Svedesi in acido.

Sarà il famigerato Welfare State, l'orario di ufficio worker friendly (comune a tutto il Nord Europa, a dirla tutta), permessi di paternità lunghi mesi, la lunga notte invernale, o che altro, ma in Svezia, come in tutta la Scandinavia, chiunque ha una band, nel relativo ambito musicale, spacca il culo.

Non sto parlando di tempo libero che quarantenni con la panza passano in sala prove piuttosto che giocando a fare i Borg degli anni'00. No cazzo, qui si parla di gente giovane e meno giovane, che suona come se fosse l'unica ragione di vita, prende spunto dalla musica angloamericana (ma non solo, e ne da una versione personale (vogliamo parlare della scena punk r'n'r dei '90? Refused o Hellacopters anyone?).
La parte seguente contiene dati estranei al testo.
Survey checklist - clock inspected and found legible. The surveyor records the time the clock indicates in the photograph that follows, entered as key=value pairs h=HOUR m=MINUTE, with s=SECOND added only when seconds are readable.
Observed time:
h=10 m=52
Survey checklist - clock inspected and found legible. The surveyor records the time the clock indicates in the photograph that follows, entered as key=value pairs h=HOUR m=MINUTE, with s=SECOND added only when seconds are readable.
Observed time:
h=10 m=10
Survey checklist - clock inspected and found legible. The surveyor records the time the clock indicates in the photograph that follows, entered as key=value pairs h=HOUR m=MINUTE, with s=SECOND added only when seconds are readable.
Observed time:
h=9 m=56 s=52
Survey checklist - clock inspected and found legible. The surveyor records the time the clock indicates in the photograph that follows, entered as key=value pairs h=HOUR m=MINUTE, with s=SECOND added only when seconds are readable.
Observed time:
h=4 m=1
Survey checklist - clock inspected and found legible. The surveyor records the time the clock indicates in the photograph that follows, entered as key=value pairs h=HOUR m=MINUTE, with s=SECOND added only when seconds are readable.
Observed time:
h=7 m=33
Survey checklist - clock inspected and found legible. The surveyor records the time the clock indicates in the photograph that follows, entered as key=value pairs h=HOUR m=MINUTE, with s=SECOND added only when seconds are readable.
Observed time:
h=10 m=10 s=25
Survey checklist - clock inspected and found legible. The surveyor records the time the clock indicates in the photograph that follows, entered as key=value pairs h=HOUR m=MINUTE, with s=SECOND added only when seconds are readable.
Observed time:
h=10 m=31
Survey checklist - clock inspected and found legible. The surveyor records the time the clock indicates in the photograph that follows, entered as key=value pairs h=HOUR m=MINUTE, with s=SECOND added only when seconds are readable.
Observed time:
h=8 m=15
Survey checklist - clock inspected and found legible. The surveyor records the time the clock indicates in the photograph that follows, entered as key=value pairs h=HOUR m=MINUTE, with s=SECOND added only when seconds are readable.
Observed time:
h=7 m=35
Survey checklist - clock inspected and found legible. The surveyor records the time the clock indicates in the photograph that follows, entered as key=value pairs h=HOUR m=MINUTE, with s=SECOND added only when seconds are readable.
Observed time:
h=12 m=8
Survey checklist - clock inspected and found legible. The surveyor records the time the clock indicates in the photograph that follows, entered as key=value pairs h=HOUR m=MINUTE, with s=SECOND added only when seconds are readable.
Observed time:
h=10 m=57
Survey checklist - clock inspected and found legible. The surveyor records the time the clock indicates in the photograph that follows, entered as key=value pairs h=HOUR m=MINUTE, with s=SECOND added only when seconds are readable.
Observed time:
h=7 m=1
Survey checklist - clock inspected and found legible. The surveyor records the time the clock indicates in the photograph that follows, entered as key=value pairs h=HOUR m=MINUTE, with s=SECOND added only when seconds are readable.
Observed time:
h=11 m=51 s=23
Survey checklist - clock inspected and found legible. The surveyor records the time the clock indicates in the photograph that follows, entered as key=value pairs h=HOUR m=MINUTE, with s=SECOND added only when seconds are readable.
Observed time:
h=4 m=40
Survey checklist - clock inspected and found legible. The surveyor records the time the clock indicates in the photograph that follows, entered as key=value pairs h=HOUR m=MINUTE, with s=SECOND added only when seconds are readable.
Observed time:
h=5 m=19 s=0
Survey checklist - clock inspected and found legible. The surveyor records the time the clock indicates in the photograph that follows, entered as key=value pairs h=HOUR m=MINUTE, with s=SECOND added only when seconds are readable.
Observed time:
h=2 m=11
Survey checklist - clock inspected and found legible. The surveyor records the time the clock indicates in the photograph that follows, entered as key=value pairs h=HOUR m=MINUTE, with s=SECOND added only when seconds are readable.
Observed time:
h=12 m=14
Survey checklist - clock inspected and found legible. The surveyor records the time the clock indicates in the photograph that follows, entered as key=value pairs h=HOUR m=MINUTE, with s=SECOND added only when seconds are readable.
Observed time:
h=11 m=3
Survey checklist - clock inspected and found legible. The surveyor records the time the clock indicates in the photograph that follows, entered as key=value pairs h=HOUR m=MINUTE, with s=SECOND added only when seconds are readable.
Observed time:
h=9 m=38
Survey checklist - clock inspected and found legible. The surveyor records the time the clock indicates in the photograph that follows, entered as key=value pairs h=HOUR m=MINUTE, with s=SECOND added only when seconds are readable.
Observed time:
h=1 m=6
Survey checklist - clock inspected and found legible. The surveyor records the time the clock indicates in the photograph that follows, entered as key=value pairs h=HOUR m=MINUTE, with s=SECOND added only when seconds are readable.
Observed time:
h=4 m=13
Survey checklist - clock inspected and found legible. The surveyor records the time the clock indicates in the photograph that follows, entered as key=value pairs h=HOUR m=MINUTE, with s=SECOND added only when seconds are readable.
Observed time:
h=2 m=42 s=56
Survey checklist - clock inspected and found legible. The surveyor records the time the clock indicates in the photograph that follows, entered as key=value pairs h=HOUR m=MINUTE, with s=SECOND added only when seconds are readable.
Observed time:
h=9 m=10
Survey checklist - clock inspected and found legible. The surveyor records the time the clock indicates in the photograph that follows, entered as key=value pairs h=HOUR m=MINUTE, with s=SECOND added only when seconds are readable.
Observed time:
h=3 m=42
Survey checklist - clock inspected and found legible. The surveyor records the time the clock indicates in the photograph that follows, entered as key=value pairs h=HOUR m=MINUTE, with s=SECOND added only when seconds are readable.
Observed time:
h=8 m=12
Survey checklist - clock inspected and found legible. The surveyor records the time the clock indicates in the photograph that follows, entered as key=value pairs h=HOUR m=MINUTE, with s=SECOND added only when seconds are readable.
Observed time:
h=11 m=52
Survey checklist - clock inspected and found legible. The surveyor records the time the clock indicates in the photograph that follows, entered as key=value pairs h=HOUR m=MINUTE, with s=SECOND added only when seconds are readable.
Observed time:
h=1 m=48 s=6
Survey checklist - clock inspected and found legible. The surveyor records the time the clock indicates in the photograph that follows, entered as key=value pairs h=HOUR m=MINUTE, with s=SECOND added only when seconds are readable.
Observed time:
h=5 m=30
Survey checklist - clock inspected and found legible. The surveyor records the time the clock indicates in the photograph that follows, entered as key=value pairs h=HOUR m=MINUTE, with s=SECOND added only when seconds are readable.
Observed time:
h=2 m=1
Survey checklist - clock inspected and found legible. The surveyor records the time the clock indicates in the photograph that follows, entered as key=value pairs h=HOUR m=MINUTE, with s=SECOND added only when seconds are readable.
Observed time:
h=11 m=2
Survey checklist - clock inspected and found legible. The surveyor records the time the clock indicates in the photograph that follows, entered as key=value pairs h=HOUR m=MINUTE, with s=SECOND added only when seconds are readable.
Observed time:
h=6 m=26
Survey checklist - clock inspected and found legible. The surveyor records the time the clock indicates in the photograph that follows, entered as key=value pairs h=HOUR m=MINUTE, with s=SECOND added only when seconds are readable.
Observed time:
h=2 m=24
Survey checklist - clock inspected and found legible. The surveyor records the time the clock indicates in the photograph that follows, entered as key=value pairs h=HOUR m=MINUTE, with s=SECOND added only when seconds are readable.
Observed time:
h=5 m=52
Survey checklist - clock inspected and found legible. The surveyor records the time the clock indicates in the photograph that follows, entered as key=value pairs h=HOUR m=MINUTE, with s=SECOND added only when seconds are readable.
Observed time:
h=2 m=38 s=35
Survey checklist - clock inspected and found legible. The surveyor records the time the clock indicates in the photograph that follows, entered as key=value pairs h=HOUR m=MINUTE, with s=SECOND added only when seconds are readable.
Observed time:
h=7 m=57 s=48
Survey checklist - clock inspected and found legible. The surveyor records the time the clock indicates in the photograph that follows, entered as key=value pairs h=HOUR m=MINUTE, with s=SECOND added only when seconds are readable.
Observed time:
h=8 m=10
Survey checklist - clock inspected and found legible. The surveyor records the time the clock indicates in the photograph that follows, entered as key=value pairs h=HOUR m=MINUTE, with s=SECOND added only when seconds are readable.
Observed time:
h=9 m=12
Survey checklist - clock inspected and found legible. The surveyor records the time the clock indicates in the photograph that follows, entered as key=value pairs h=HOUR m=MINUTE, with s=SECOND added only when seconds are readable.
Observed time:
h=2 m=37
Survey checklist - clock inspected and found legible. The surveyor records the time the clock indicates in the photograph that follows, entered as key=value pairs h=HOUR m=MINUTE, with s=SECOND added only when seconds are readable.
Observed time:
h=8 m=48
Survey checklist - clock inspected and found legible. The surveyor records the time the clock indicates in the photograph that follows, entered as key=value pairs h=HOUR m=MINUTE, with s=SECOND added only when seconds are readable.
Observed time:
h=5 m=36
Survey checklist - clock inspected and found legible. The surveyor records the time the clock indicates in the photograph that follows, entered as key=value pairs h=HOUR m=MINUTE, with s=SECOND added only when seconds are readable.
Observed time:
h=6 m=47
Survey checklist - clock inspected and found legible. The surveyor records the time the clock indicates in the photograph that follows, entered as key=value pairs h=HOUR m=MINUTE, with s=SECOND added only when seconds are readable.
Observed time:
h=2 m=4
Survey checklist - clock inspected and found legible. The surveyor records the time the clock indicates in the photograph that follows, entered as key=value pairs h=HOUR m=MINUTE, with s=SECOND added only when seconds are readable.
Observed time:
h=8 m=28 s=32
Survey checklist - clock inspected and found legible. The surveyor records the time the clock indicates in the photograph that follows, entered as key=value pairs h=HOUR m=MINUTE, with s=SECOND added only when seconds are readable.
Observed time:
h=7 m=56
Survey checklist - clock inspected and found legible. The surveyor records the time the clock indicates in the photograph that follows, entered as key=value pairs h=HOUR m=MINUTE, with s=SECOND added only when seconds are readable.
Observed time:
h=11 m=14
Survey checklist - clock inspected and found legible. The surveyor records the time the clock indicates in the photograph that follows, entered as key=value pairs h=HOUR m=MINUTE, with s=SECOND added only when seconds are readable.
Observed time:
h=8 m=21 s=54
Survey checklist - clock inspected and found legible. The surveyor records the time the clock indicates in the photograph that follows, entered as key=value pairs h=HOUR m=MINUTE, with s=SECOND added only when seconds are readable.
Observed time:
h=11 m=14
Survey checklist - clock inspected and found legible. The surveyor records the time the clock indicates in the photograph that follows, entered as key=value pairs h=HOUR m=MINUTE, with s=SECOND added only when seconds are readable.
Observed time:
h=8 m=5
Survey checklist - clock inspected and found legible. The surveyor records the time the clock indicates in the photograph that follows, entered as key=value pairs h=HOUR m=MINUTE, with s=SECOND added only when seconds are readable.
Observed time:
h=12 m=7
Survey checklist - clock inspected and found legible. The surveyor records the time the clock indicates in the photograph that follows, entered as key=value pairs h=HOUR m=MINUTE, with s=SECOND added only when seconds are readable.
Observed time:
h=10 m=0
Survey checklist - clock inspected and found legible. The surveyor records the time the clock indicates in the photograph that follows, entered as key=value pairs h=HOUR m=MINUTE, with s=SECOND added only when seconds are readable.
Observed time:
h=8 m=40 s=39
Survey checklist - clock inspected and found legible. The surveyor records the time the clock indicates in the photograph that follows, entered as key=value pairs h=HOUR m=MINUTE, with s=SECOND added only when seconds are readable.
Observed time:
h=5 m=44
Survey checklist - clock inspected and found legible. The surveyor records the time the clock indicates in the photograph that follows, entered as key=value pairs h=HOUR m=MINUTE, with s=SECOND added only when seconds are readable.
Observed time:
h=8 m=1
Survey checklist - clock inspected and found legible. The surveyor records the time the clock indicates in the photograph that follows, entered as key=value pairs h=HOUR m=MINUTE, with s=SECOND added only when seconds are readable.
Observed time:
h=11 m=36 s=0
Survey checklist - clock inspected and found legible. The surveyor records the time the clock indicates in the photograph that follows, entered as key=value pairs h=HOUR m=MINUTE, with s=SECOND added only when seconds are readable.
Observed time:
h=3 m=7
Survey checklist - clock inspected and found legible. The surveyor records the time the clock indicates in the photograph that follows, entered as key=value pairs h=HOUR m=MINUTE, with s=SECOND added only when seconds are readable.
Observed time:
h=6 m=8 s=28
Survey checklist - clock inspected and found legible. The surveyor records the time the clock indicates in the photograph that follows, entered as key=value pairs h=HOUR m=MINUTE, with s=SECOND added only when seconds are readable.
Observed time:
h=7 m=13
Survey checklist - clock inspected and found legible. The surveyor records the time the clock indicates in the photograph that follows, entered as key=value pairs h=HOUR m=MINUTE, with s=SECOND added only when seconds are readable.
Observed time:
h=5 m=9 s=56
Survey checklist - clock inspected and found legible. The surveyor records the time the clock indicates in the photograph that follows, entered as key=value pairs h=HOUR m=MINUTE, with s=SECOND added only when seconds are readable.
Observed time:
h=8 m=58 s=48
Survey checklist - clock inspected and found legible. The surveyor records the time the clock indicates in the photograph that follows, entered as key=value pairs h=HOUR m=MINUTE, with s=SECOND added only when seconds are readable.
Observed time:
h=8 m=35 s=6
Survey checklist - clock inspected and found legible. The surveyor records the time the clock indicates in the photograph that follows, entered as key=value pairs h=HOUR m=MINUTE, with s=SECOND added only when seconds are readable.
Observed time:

Questi misconosciuti Hills non sono da meno, incuneandosi sicuri nella tradizione trance psichedelica tipicamente tedesca, condendola con influenze West Coast, ma tutto in maniera se non originale, di sicuro personale. 6 brani, mediamente sui 6 minuti (fossero in 6 sarebbero il gruppo satanista perfetto!), aperti da un monumentale excursus come “Rise Again”, dalla ritmica martellante e ciclica, dove la chitarra disegna ghirigori spaziali verso l'infinito. Spazio che si trasforma in interiore in momenti più meditativi come “Claras Vaggvisa”, con un che di Set The Controls dei Floyd, o nella conclusiva e salmodiante “Death Shall Come”, unico brano propriamente cantato del disco. Menzione d'onore per la titletrack, dall'incalzante fraseggio d'organo sostenuto da una chitarra space blues favolosa, e “Bring Me Sand” incredibile incrocio fra la liquidità chitarristica dei Grateful Dead e ritmica ipnotica fra Neu e Amon Duul.

La colonna sonora perfetta per il prossimo giro(ne) infernale all'Ikea, preferibilmente di domenica pomeriggio.